A new study by researchers in the USA shows that persons reported experiencing heavier bleeding during menstruation after receiving COVID vaccines.

The researchers from the University of Illinois at Urbana-Champaign and the Washington University in St. Louis School of Medicine received responses from over 35,000 participants who were “were vaccinated with Pfizer (N = 21,620), Moderna, (N = 13,001), AstraZeneca (N = 751), Johnson & Johnson (N = 3469), Novavax (N = 61), or other (N = 204) vaccines, with 23 not reporting vaccine type”.

The respondents vaccinated with the Johnson & Johnson doses were, however, later excluded from the study, considering that it was the only vaccine that was administered as a single dose at the time.

According to the study published on July 15 in Science Advances, respondents reported differences in their periods, while breakthrough bleeding was also reported by persons who were in post-menopause — not experienced menstruation for up to a year —  as well as persons who were on contraceptives that “eliminates menstruation”.

“Respondents reported noticing changes to their period 1 to 7 days after vaccines (dose 1: 31.4%; dose 2: 37.0%), 8 to 14 days after vaccines (dose 1: 25.9%; dose 2: 23.6%), or more than 14 days after receiving their vaccines (dose 1: 29.9%; dose 2: 26.8%), with the rest of respondents reporting that they were menstruating when they received the vaccine (dose 1: 12.7%; dose 2: 12.5%),” the study reads.

“In total, 42.1% reported heavier menstrual flow after vaccines, 14.3% reported not heavier (characterized by a mix of lighter or no change) menstrual flow, and 43.6% reported no change to flow after vaccines.”

The researchers, however, noted that the study is also to offer some insight into understanding concerns related to menstruation involving persons vaccinated against COVID.

“Respondents in our sample who menstruate regularly were about equally likely to have no bleeding changes after vaccination at all or to have heavier periods after vaccination. A much smaller proportion of people had lighter periods,” the article reads.

“Greater than a third of respondents who used gender-affirming hormone treatments experienced breakthrough bleeding after vaccination. The majority of premenopausal respondents on long-acting reversible contraceptives (LARC) and the majority of postmenopausal respondents experienced breakthrough bleeding as well.

“Among regularly menstruating respondents, those who had heavier bleeding after vaccine were more likely to be older, be Hispanic/Latinx, have experienced fever and/or fatigue side effects, have a lighter typical menstrual flow, have been pregnant, and/or have given birth. Regularly menstruating people with endometriosis, menorrhagia, fibroids, and PCOS were slightly more likely to experience heavier bleeding.

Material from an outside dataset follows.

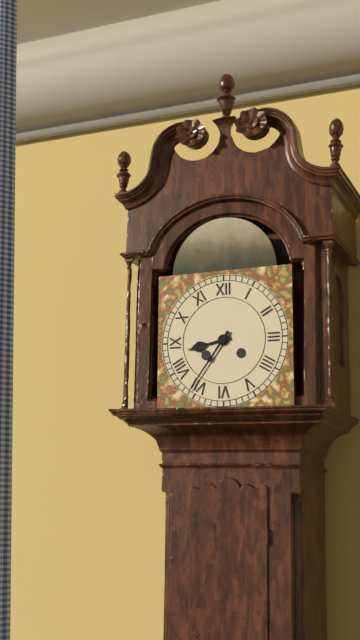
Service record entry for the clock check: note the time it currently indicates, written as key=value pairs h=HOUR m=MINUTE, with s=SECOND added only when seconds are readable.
h=8 m=36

“Among nonmenstruating premenopausal respondents, those with breakthrough bleeding after vaccine were more likely to have been pregnant and/or given birth. Last, among postmenopausal respondents, those with breakthrough bleeding after vaccine were more likely to be younger and/or be Hispanic/Latinx.

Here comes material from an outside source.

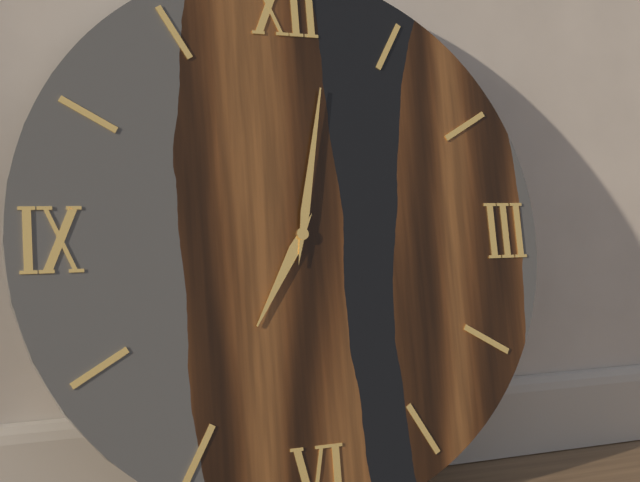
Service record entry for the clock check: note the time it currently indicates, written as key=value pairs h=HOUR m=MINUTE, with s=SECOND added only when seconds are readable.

“The nature of this survey means that we cannot compare the incidence of different experiences here with the general population (meaning, 40% of this sample having an experience does not mean that is the rate of that experience out in the world). The associations described here are not causal but provide evidence to better study these trends further. We emphasize that menstrual bleeding changes of this nature are generally not indicative of changes to fertility.”